Designing Scalable Comment Systems: Data Models, Threaded Replies, and High‑Concurrency Optimizations
This article explains how to design a robust comment module with multi‑level threading, efficient database schemas, asynchronous write pipelines, and performance tricks such as hot‑comment caching and read/write separation to handle high traffic loads.
Comment sections are essential for articles and videos because they boost user engagement, facilitate discussion, and increase content attractiveness. This guide explores the design of a comment module.
1. Basic Design
Comments can be nested: a first‑level comment may have second‑level replies, and those can have third‑level replies. Only the number of lower‑level replies is shown initially, reducing visual clutter.
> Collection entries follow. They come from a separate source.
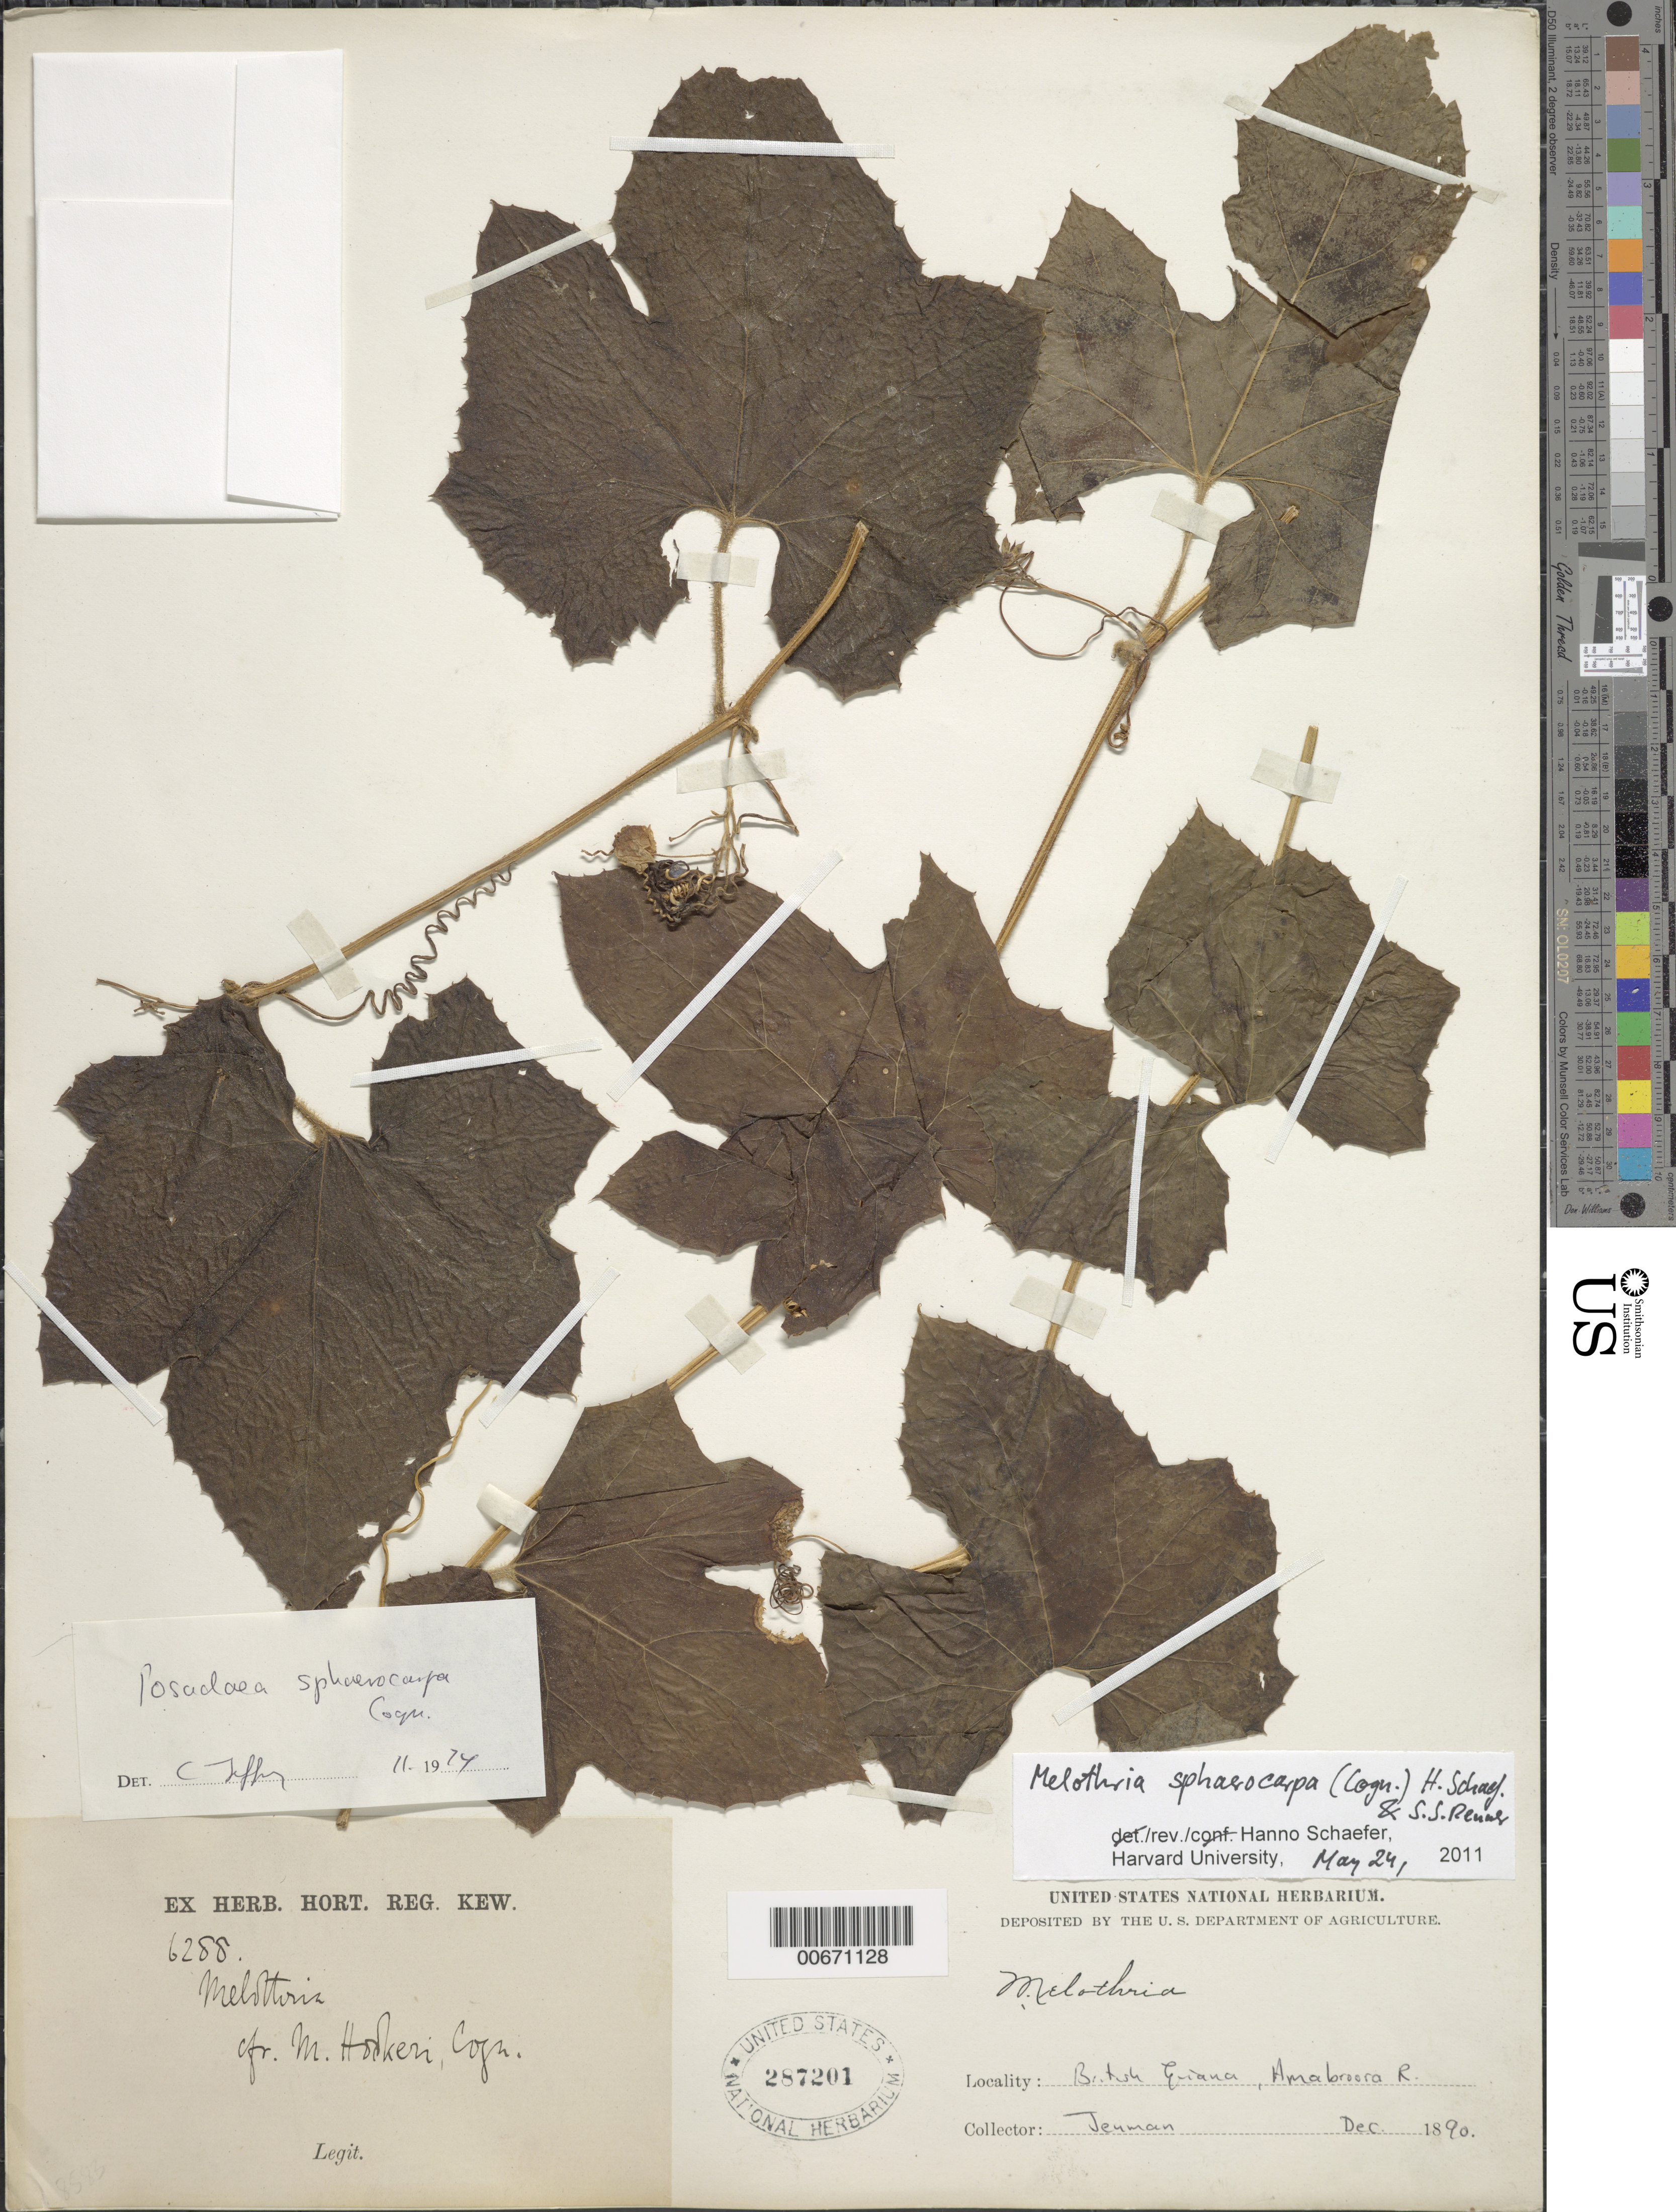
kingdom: Plantae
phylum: Tracheophyta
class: Magnoliopsida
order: Cucurbitales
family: Cucurbitaceae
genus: Posadaea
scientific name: Posadaea sphaerocarpa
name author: Cogn.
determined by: Jeffrey, C.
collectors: G. S. Jenman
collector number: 6288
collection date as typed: December 1890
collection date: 1890-12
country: Guyana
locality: Amabroora River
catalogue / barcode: US 287201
To support this, a generic topic table stores the source type (article, video, etc.) and a count field that records the total number of comments for quick display without scanning all rows.
The comment storage uses two tables: an index table that holds metadata (root, parentId, count) and a content table that stores the actual text, reducing memory usage for each query.
Each comment records its root (0 for first‑level) and parentId . The count field stores how many direct child comments exist, enabling the front‑end to display only the number of hidden replies.
2. Saving Comments
When a user submits a comment, the request passes through Nginx and the API gateway to the comment service, which immediately publishes a message to a message queue. Worker threads consume the message and write the comment to the database asynchronously. After the write succeeds, the service pushes the new comment to the client and synchronizes the data to Elasticsearch via Canal for operational analytics.
3. High‑Concurrency Optimizations
To handle massive traffic, common techniques include:
Caching hot comments in Redis with periodic refresh and expiration to serve frequent reads without hitting the database.
Read/write separation: route read‑heavy operations to replica databases while writes go to the primary, reducing load on the master.
Asynchronous writes via MQ, which decouples the request path from the database transaction and improves response time.